New Vs Old Tax Rules

Most of the benefits from home loans, tax deductions can be claimed under the old tax regulations but when you opt for the new tax regulation, not all the deductions can be applicable. Hence before jumping into the conclusion while buying a property in Chennai, it is advisable to have word with your financial advisor and real estate experts in Chennai like MP Developers. 

Location and Financial Advantage

You may think what location has improved financial advantage. But the truth is, location plays a major role in financial privilege. Choosing the right location helps in tax savings, consistent appreciation and a stron resale value, hence the location matters the most.

  • Apartments in Anakaputhur, apartments in Kundrathur and 2&3 BHK flats in Porur and Pallavaram extend a great blend of affordability, demand for rentals, and growth potential. 
  • To ensure a full picture of clear documentation, RERA adherence, quality construction materials, and a prominent resale value, choosing a trusted builder in Chennai like MP Developers is undeniable. 

General Mistakes By Buyers

  • Proceeding to invest in the property before fully learning about the location and other prospects. 
  • Buying a property that is still under construction, as an underdeveloping property can negatively impact tax benefits. 
  • Leaving RERA registration and compliance without noticing. 
  • Not learning about home loan eligibility criteria.
  • Choosing a bigger home in size without investigating about its resale value
  • Selecting bigger flats not going through your loan repayment potential. 
  • Thinking tax savings is there to buy a property, forgetting it is just a benefit. 

As the blog comes to an end let’s find out how much money you could actually save.

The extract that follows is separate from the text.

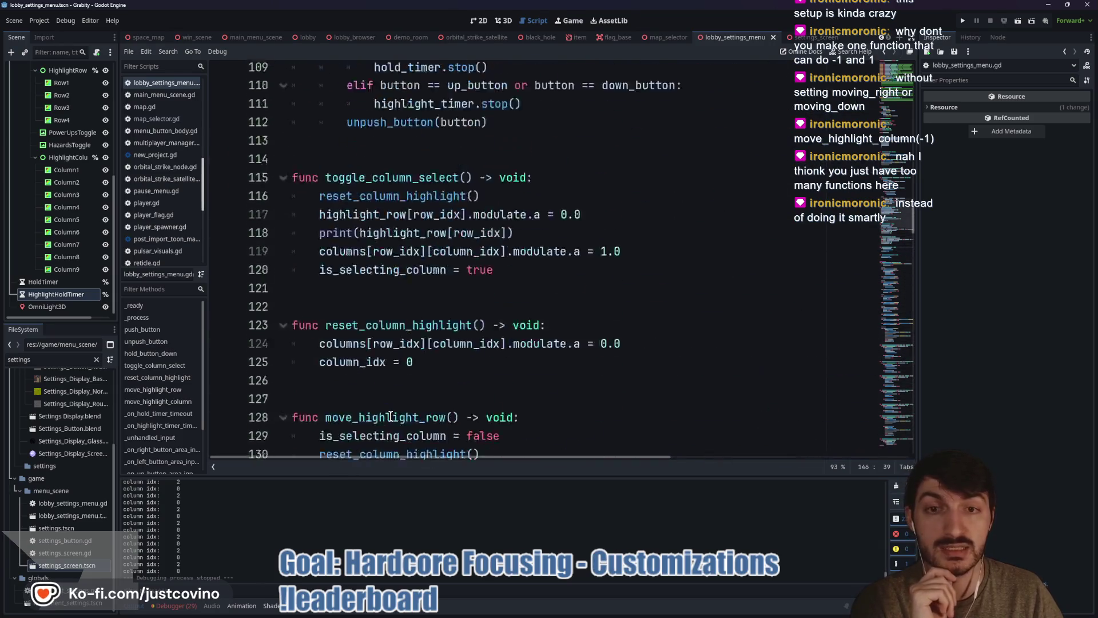
pyautogui.scroll(4, 391, 416)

If organised correctly under the previous tax system, purchasing an apartment in Chennai may result in annual income tax savings of more than ₹1 lakh. This provides substantial financial value over time. 

But the true advantage happens when:

  • You pick the ideal location.
  • You buy homes from a reliable builder in Chennai. 
  • You make prudent financial plans.

If you’re thinking about investing in flats in Pallavaram, Porur, Kovur, or other expanding Chennai suburbs, 2026 would be a wise choice, because it offers both tax advantages and long-term gain.

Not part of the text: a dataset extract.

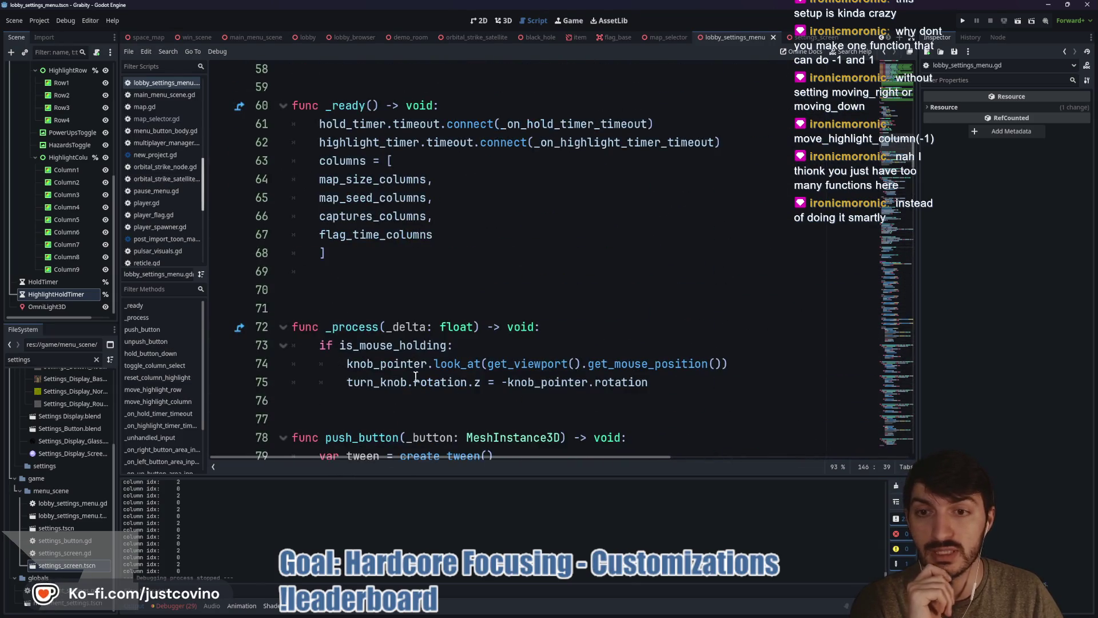
pyautogui.click(326, 272)
pyautogui.press('BackSpace')
pyautogui.press('BackSpace')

Frequently Asked Questions(FAQ)

1. How much income tax can I save by buying a home in Chennai?

You can save up to ₹1 lakh or more per year depending on your home loan interest, principal repayment, and tax slab under the old tax regime.

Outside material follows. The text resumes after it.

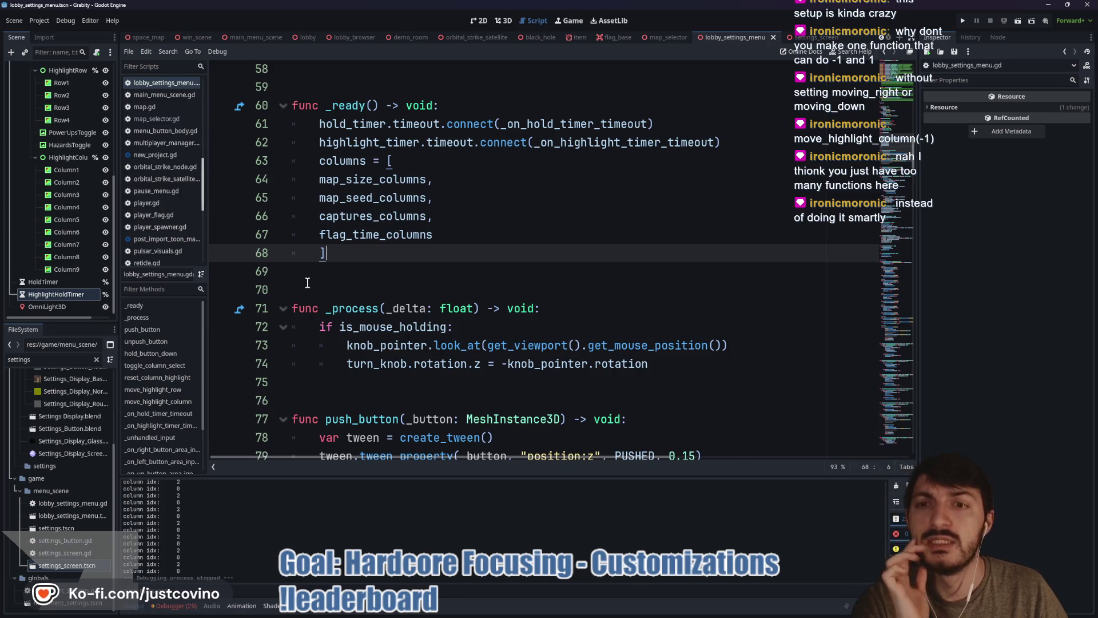
pyautogui.scroll(2, 335, 294)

2. What is the maximum tax deduction on home loan interest?

Under Section 24(b), you can claim up to ₹2 lakh per year on home loan interest for a self-occupied property.

3. Can I claim tax benefits on principal repayment?

Yes, under Section 80C, you can claim up to ₹1.5 lakh per year on home loan principal repayment, including stamp duty and registration charges.

4. Do tax benefits apply when buying apartments in Chennai?

Yes, tax benefits apply whether you buy apartments in Pallavaram, Porur, Kovur, or any other approved residential property in Chennai, provided it meets legal requirements.

5. Is GST included in tax-saving benefits when buying a flat?

GST is applicable only on under-construction properties, and it is not directly eligible for income tax deduction.

6. Can joint home loan applicants claim separate tax benefits?

Yes, if both co-owners are paying EMIs, each can claim separate deductions for interest (up to ₹2 lakh) and principal (up to ₹1.5 lakh).

7. Are tax benefits available under the new tax regime?

Most home loan tax deductions are available only under the old tax regime. The new regime offers limited or no housing loan benefits.

8. Can I claim tax benefits on a rented property in Chennai?

Yes, you can claim interest deduction and also get a 30% standard deduction on rental income, which reduces taxable income.

9. When can I start claiming tax benefits for an under-construction flat?

You can claim interest deduction only after possession. Pre-construction interest can be claimed in five equal installments after completion.

10. Does choosing a reputed builder affect tax eligibility?

Yes, buying from a trusted and RERA-registered home builder in Chennai like MP Developers ensures proper documentation, which is essential to claim tax benefits without issues.